- Trecho do texto -
====================

Em tempos de
quarentena, o ponto alto de minha semana é, sem dúvida, a ida a padaria. Não que
seja lá grande coisa. Talvez você esteja me imaginando todo aparatado, com uma
roupa daquelas de astronauta ou que o trajeto para cumprir o mandamento do
sagrado pão de cada dia, que nesses tempos não precisa ser tão cotidiano assim.
A ida até a padaria também não parece (nem de longe) com nenhum dos filmes do
Peter Jackson. Da minha janela não dá para se debruçar para ver o mundo. Da
minha janela só dá pra ver um gato, que passa a noite dormindo. Mas a padaria,
que fica na esquina de casa, não é algo tão ousado nem tão épico assim.

====================

- Registros de dados -
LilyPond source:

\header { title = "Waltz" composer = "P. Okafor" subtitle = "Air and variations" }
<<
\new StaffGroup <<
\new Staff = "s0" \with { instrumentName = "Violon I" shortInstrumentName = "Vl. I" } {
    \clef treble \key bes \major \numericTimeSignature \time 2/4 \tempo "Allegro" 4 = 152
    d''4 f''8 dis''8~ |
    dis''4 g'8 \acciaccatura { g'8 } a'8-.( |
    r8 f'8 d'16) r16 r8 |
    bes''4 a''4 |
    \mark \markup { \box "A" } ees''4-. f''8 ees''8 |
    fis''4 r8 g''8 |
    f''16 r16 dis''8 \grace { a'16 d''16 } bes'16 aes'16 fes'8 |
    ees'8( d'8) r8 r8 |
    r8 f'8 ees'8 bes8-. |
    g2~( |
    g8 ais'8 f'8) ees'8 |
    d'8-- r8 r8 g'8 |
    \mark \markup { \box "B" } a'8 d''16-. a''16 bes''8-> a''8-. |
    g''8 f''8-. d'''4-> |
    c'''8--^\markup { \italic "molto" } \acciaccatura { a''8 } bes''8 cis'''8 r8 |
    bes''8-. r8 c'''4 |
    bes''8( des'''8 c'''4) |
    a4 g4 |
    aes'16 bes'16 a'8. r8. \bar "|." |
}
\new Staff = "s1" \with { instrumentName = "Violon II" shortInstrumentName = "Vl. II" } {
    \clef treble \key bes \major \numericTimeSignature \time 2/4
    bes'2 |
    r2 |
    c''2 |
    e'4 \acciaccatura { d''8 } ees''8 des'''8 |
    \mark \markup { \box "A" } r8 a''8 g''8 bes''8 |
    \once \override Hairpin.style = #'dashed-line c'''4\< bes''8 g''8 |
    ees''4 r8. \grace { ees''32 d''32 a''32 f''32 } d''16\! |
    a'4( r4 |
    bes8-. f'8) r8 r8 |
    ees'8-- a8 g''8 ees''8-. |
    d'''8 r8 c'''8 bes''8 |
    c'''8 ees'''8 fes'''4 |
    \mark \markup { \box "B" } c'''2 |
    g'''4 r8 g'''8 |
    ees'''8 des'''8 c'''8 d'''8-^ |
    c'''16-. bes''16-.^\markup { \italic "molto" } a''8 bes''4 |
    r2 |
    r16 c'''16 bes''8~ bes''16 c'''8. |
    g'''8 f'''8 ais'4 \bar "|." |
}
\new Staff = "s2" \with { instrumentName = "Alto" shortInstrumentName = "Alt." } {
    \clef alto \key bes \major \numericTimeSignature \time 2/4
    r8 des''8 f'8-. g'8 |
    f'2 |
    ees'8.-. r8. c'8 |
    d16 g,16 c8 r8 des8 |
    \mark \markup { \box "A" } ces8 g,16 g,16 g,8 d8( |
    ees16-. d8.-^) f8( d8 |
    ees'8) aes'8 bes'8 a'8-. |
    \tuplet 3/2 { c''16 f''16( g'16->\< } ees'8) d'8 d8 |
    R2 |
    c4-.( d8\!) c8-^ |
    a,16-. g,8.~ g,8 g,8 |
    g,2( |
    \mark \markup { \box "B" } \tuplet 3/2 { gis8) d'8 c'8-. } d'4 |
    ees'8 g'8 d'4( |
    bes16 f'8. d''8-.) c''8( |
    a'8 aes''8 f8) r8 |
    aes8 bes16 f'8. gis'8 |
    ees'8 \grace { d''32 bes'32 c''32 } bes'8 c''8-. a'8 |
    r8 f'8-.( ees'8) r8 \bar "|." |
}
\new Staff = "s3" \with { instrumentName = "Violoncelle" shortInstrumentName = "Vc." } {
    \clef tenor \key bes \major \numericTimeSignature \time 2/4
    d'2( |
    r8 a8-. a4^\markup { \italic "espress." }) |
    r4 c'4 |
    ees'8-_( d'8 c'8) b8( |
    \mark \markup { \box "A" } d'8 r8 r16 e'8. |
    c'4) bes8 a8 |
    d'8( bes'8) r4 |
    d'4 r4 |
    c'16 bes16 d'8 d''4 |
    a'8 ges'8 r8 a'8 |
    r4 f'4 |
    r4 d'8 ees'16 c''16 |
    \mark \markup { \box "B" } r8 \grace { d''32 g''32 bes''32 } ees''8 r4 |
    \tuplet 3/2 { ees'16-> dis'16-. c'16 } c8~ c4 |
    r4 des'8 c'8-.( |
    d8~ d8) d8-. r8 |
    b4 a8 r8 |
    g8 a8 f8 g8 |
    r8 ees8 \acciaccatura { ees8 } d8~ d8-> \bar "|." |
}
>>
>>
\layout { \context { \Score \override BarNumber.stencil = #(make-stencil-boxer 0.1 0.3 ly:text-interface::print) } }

====================

- Enunciado do exercício -
Reescreva a parte do texto sobre a ida à padaria na quarentena que vai de "Em tempos de" até "tão épico assim.", inclusive, substituindo "gato" por "cachorro".

- Resposta abaixo -
Em tempos de
quarentena, o ponto alto de minha semana é, sem dúvida, a ida a padaria. Não que
seja lá grande coisa. Talvez você esteja me imaginando todo aparatado, com uma
roupa daquelas de astronauta ou que o trajeto para cumprir o mandamento do
sagrado pão de cada dia, que nesses tempos não precisa ser tão cotidiano assim.
A ida até a padaria também não parece (nem de longe) com nenhum dos filmes do
Peter Jackson. Da minha janela não dá para se debruçar para ver o mundo. Da
minha janela só dá pra ver um cachorro, que passa a noite dormindo. Mas a padaria,
que fica na esquina de casa, não é algo tão ousado nem tão épico assim.